My rating: 5 of 5 stars
Can we talk about how much I love Shelly Laurenston's characters? I love them. I love the way she writes them. I love the snark and the sass and the don't-give-a-shit attitudes and the love (sometimes grudging) and the way these shifter relationships just make sense. And I say this as someone who isn't the biggest fan of shifter novels.
Smart Bitches, Trashy Books said it best in a review from 2016: "Among my favorite things about Laurenston’s writing is how very affirming and inspiring and a whole lot of fun it is, because angry, fearless women make room for themselves, they get shit done, and they’re the heroines. More honey badgers, please."
Again, I'm not a fan of most shifter stories. Werewolf romances leave me cold, for the most part (werewolf movies, eh). These worlds that Laurenston's built, though ... the fact that there aren't just wolves, that life isn't just about turning into a werewolf or hunting vampires and zombies, but about the lives those characters inhabit, well, that's my jam. Add a huge dose of snark and buttloads of action (fairly gory action, I might add), and I'm hooked. I hope I'm like Charlie in one of the other dimensions where another me is living. Possibly with Max's knife skills and lack of morals.
As for Stevie's mental issues, I adored the way they were handled. They just ... were. And yes, they needed to be handled and she needed to be on her meds and she freaks out A LOT but it's SO REAL and I know there are people who act that way and it doesn't make them crazy, just different. These characters act the way I imagine shifters really WOULD be acting in real life - not just Creature Of The Week.
And then there are the Dunn triplets ... I kept going back to reread their interactions because sibling squabbling has me laughing out loud and these - and the MacKilligan sisters - definitely caused more than one gleeful snort and a quick drag of the highlight key.

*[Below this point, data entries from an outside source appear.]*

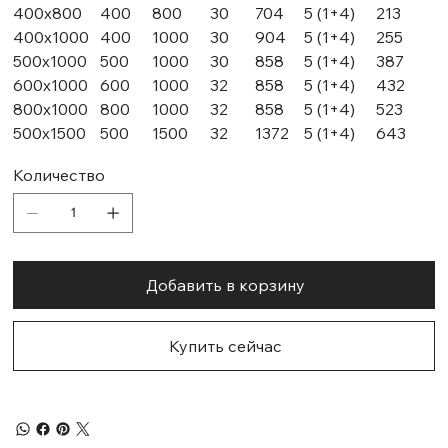
400х800
400
800
30
704
5 (1+4)
213
400х1000
400
1000
30
904
5 (1+4)
255
500х1000
500
1000
30
858
5 (1+4)
387
600х1000
600
1000
32
858
5 (1+4)
432
800х1000
800
1000
32
858
5 (1+4)
523
500х1500
500
1500
32
1372
5 (1+4)
643
Количество
Добавить в корзину
Купить сейчас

As for the deadbeat (a tame word in this case) dad, and the extended family - which doesn't consider the MacKilligan sisters to be family because they're hybrid, aka mixed breed ... seeing so many of them put in their place caused so much schadenfreude it's a little embarrassing. Still, I can tell there's a buttload more trouble on the way, and I am HERE FOR IT.
I really liked that the romance was a slow burn and so this read more like an action novel than anything else (so don't get it if you think this is more like normal shifter romances, I guarantee you it's not).
Plus, the dog, and his insolence, and basically cock-blocking the romance, what a little (giant) sod. Laurenston and her dogs.
This book made me SO HAPPY. And that's really what I want in what feels like the end times.
Aside from The Call of Crows series and the Dragon Kin (written as G.A. Aiken), the Honey Badger series looks set to shoot to the top of my favourites, the books I need to read when the world around me is sucktastic as hell. I'd say we need a TV series so I can enjoy that while rereading for the umpteenth time.